◆ **Goal of the exercise**
The full listing, excluding its pictures, should be printed exactly as it stands.

◆ **Source data**
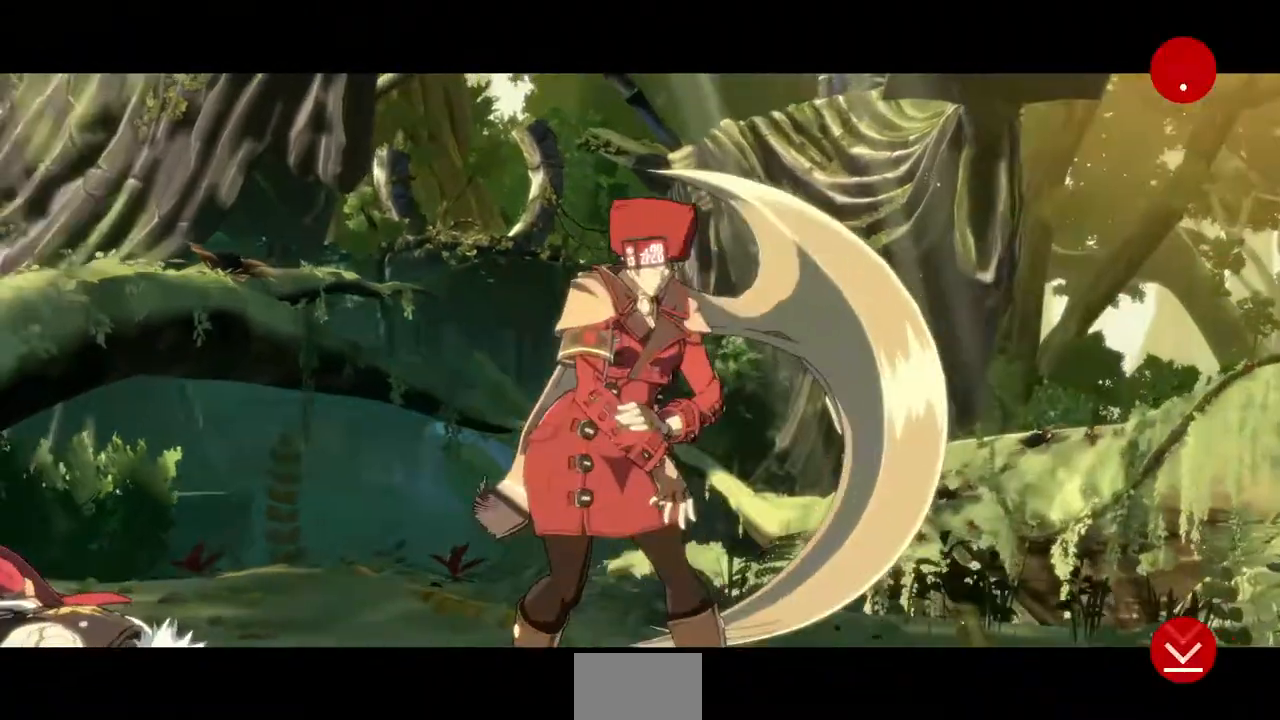
{"dt_ms": 520, "buttons": [], "events": [[80, "CROSS", "down"], [200, "CROSS", "up"], [280, "CROSS", "down"], [400, "CROSS", "up"]]}
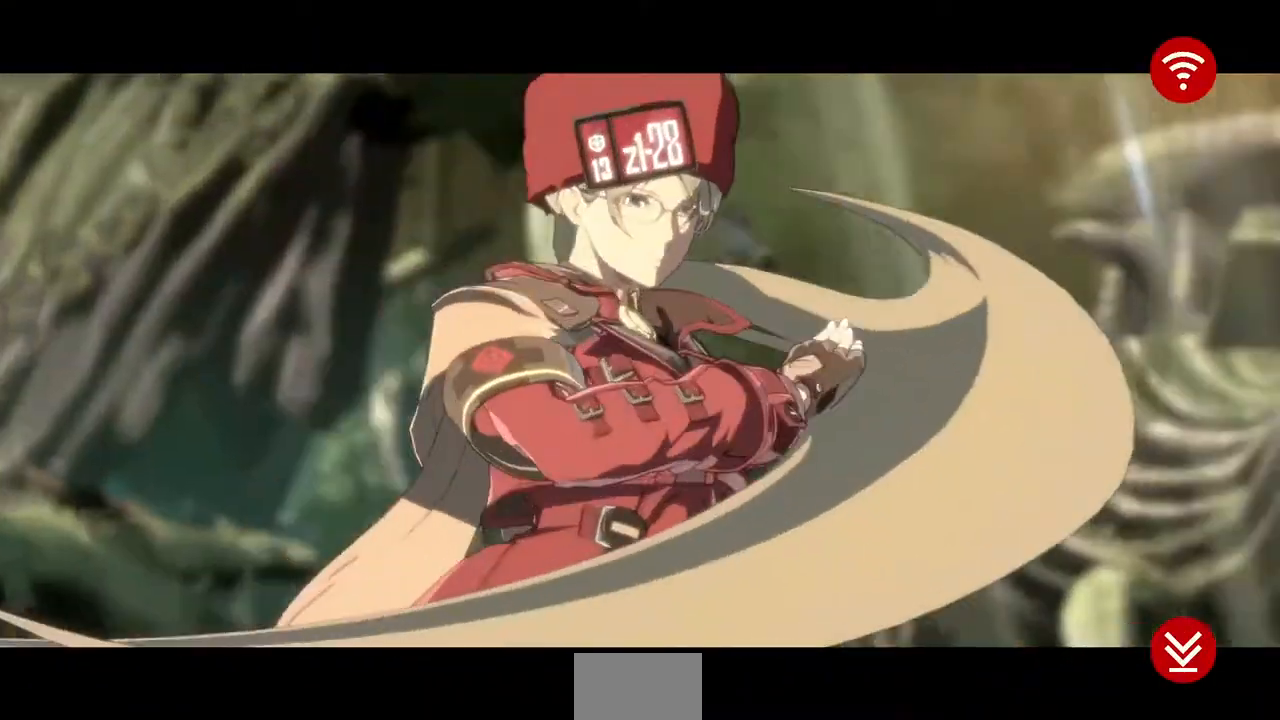
{"dt_ms": 480, "buttons": [], "events": [[40, "CROSS", "down"], [160, "CROSS", "up"], [280, "CROSS", "down"], [320, "CROSS", "up"], [400, "CROSS", "down"], [480, "CROSS", "up"]]}
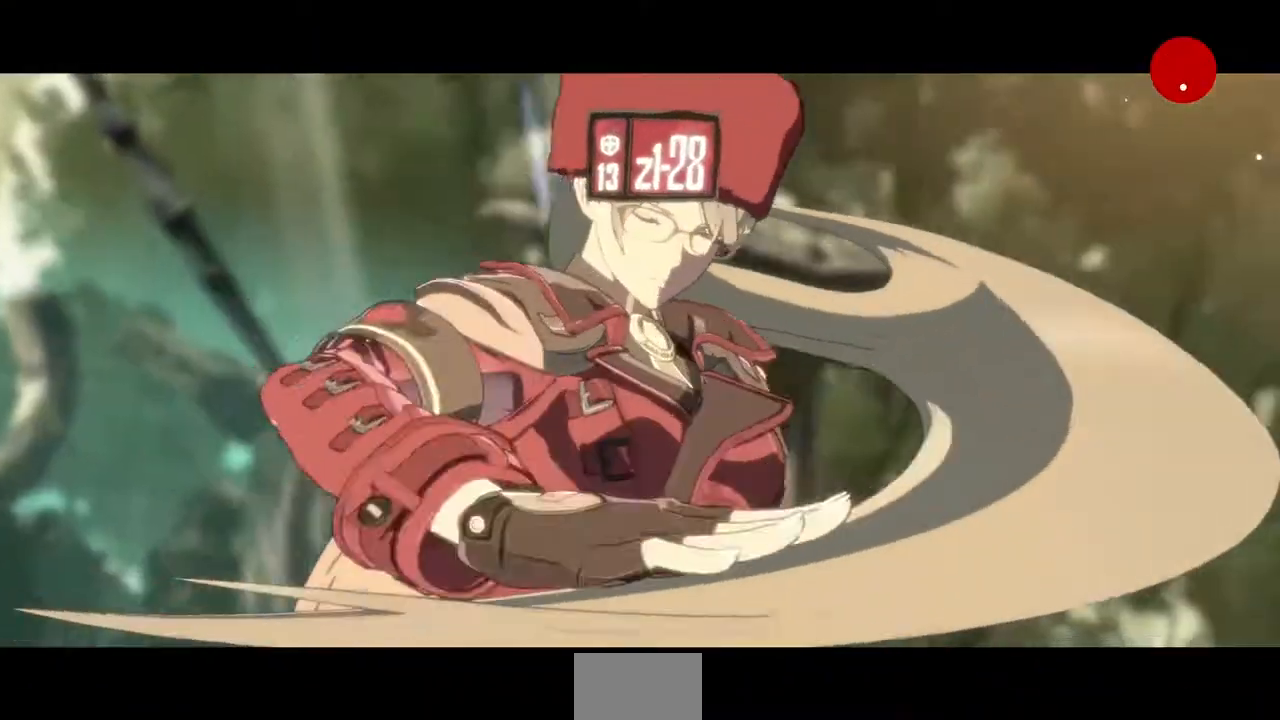
{"dt_ms": 520, "buttons": ["CROSS"], "events": [[120, "CROSS", "down"], [200, "CROSS", "up"], [280, "CROSS", "down"], [400, "CROSS", "up"], [440, "CROSS", "down"]]}
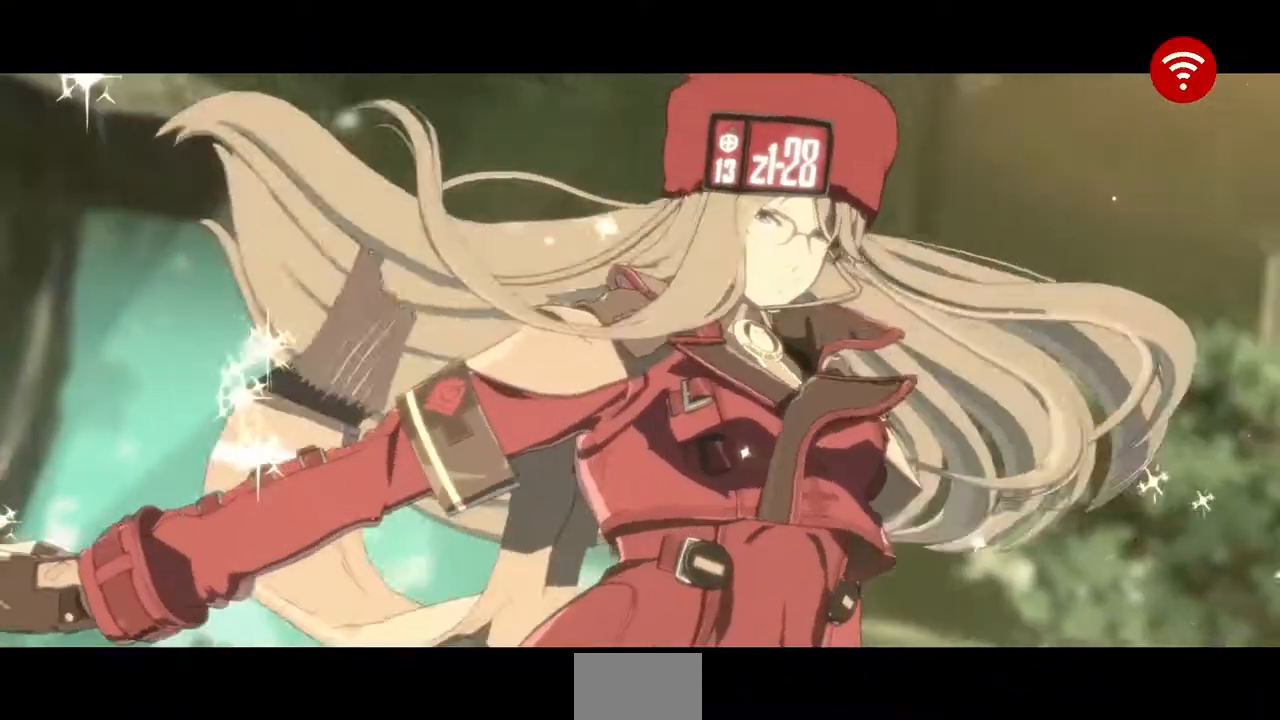
{"dt_ms": 480, "buttons": ["CROSS"], "events": [[40, "CROSS", "up"], [120, "CROSS", "down"], [280, "CROSS", "up"], [320, "CROSS", "down"], [400, "CROSS", "up"], [440, "CROSS", "down"]]}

◆ **Completed exercise**
{"dt_ms": 520, "buttons": [], "events": [[80, "CROSS", "down"], [200, "CROSS", "up"], [280, "CROSS", "down"], [400, "CROSS", "up"]]}
{"dt_ms": 480, "buttons": [], "events": [[40, "CROSS", "down"], [160, "CROSS", "up"], [280, "CROSS", "down"], [320, "CROSS", "up"], [400, "CROSS", "down"], [480, "CROSS", "up"]]}
{"dt_ms": 520, "buttons": ["CROSS"], "events": [[120, "CROSS", "down"], [200, "CROSS", "up"], [280, "CROSS", "down"], [400, "CROSS", "up"], [440, "CROSS", "down"]]}
{"dt_ms": 480, "buttons": ["CROSS"], "events": [[40, "CROSS", "up"], [120, "CROSS", "down"], [280, "CROSS", "up"], [320, "CROSS", "down"], [400, "CROSS", "up"], [440, "CROSS", "down"]]}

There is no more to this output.